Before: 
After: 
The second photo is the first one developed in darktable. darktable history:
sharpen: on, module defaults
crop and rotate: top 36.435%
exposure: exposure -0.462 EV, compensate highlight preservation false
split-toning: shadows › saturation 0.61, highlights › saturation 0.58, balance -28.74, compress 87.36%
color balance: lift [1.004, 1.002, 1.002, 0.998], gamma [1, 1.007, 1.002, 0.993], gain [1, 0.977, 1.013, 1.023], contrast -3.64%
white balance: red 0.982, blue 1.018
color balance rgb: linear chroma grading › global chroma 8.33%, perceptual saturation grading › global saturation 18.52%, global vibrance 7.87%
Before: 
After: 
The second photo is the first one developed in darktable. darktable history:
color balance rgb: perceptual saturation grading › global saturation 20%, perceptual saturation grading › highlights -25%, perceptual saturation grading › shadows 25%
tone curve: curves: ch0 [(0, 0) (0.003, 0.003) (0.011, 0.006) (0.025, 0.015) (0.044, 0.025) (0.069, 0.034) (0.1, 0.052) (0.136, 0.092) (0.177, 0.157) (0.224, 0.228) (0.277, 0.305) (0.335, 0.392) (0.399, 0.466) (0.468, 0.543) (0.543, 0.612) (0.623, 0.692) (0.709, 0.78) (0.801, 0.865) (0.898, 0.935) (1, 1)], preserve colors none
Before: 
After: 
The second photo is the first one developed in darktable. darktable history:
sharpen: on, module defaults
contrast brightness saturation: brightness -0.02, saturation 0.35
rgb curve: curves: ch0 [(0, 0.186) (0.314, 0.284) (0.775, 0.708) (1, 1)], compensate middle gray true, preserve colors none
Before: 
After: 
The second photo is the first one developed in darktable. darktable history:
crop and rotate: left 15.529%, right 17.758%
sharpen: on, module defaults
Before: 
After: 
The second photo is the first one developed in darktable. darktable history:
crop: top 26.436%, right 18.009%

....

Update the data above by changing every "developed" to "processed", leaving all other text unchanged.

Before: 
After: 
The second photo is the first one processed in darktable. darktable history:
sharpen: on, module defaults
crop and rotate: top 36.435%
exposure: exposure -0.462 EV, compensate highlight preservation false
split-toning: shadows › saturation 0.61, highlights › saturation 0.58, balance -28.74, compress 87.36%
color balance: lift [1.004, 1.002, 1.002, 0.998], gamma [1, 1.007, 1.002, 0.993], gain [1, 0.977, 1.013, 1.023], contrast -3.64%
white balance: red 0.982, blue 1.018
color balance rgb: linear chroma grading › global chroma 8.33%, perceptual saturation grading › global saturation 18.52%, global vibrance 7.87%
Before: 
After: 
The second photo is the first one processed in darktable. darktable history:
color balance rgb: perceptual saturation grading › global saturation 20%, perceptual saturation grading › highlights -25%, perceptual saturation grading › shadows 25%
tone curve: curves: ch0 [(0, 0) (0.003, 0.003) (0.011, 0.006) (0.025, 0.015) (0.044, 0.025) (0.069, 0.034) (0.1, 0.052) (0.136, 0.092) (0.177, 0.157) (0.224, 0.228) (0.277, 0.305) (0.335, 0.392) (0.399, 0.466) (0.468, 0.543) (0.543, 0.612) (0.623, 0.692) (0.709, 0.78) (0.801, 0.865) (0.898, 0.935) (1, 1)], preserve colors none
Before: 
After: 
The second photo is the first one processed in darktable. darktable history:
sharpen: on, module defaults
contrast brightness saturation: brightness -0.02, saturation 0.35
rgb curve: curves: ch0 [(0, 0.186) (0.314, 0.284) (0.775, 0.708) (1, 1)], compensate middle gray true, preserve colors none
Before: 
After: 
The second photo is the first one processed in darktable. darktable history:
crop and rotate: left 15.529%, right 17.758%
sharpen: on, module defaults
Before: 
After: 
The second photo is the first one processed in darktable. darktable history:
crop: top 26.436%, right 18.009%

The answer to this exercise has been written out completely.